Dimon Kendrick-Holmes

Looking for signs – or not – as Trump takes office in the rain

Members of the Mormon Tabernacle Choir sit in the rain waiting for the swearing in of Donald Trump as the 45th president of the United States to begin during the 58th Presidential Inauguration at the U.S. Capitol in Washington.
Members of the Mormon Tabernacle Choir sit in the rain waiting for the swearing in of Donald Trump as the 45th president of the United States to begin during the 58th Presidential Inauguration at the U.S. Capitol in Washington. AP

About a half an hour before Donald J. Trump took the oath of office and became the 45th President of the United States of America, I was driving south on Second Avenue and noticed dark rain clouds looming over the city.

I didn’t consider it a sign.

In my life, I’ve experienced beautiful days that looked ugly and ugly days that looked beautiful.

For example, on a January Friday more than 20 years ago, Bess and I were living in Frankfurt, Germany, and were driving to spend the weekend in Berlin.

Not far from home, we got stuck on the autobahn in a snowstorm and sat there for hours, watching angry flakes blot out the sun. Then we noticed, off the shoulder and into the woods, a gravel service road. After a brief risk assessment, I stepped on the gas, powering our little Volkswagen into a thicket and then through a dark tunnel leading under the autobahn.

After a hairpin turn, it deposited us into the Frankfurt-bound traffic, and we were home before we knew it. There, we heated up some gluhwein and spent the next two days on the couch watching American movies. It was one of the most pleasant weekends of my life.

But it works both ways. One of the most beautiful fall days on record was on Oct. 10, 2010, when I took my boys to Turner Field to watch the Braves battle the Giants in Game 3 of the Division Championship Series.

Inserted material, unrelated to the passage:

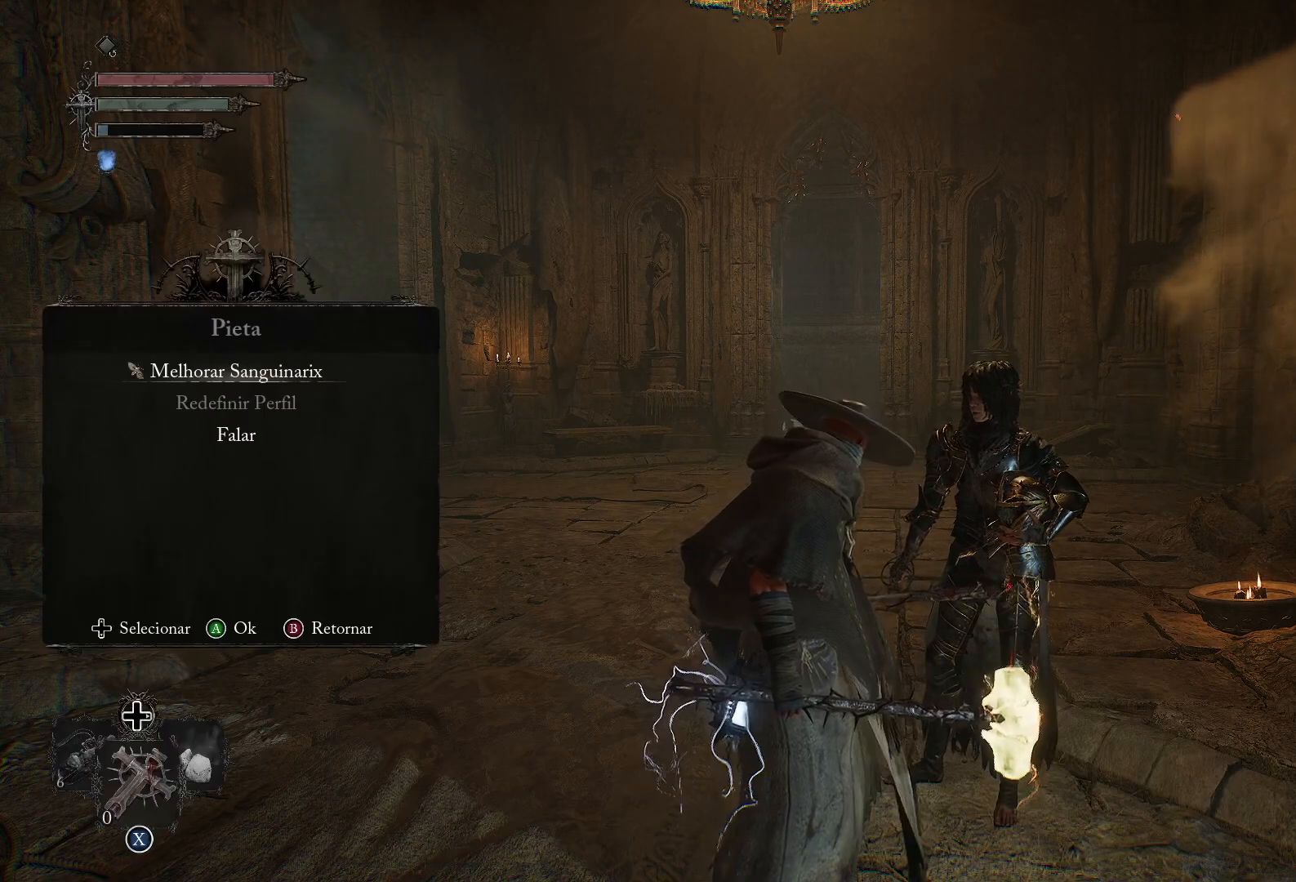
{"buttons": [], "left_stick": "center", "right_stick": "center", "events": [[17, "CROSS", "up"]]}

Man, it was a gorgeous day. When Eric Hinske hit a pinch-hit homer in the eighth inning to give the Braves the lead, the fans chanted and did the tomahawk chop. The sun was setting, and we were all bathed in golden light.

A half an inning later, when Brooks Conrad set a record for most errors in a division series and squandered the lead for good, the fans swore and threw things. But the sun was still setting, and we were all still bathed in golden light.

And note the date: 10/10/10. But I don’t blame weather patterns, or numerical patterns. As I learned as a child in Sunday School, an evil generation demands a sign.

Jesus said that, when the Pharisees and Sadducees asked him for a sign from heaven, “You know how to interpret the appearance of the sky,” Jesus said in Matthew 16, “but you cannot interpret the signs of the times.”

So I didn’t read anything into the rain clouds. They merely meant it would probably rain.

In Washington, D.C., it was raining, and President Trump was talking about ending “crime and gangs and drugs.”

“This American carnage stops right here and now!” he said.

Somewhere in America, Mad Max was climbing on his motorcycle and heading for the border.

When Trump finished his speech, he was followed by a rabbi and then the Rev. Franklin Graham.

“Rain is a sign of God’s blessing,” Graham told the new president, “and it started to rain when you came to the podium.”

I hadn’t thought of it that way. I was hung up on rain as biblically a bad thing – you know, the flood and all that.

On social media, the people were also looking for signs.

“The world just ended,” somebody posted on Facebook.

“For the better,” someone else wrote.

“A president doesn’t have a big impact on your life,” said another.

So it all depends on what you already thought before any of this happened.

So may your days be sunny and bright.

Or filled with soothing, blessed rain.

You know, whatever floats your boat.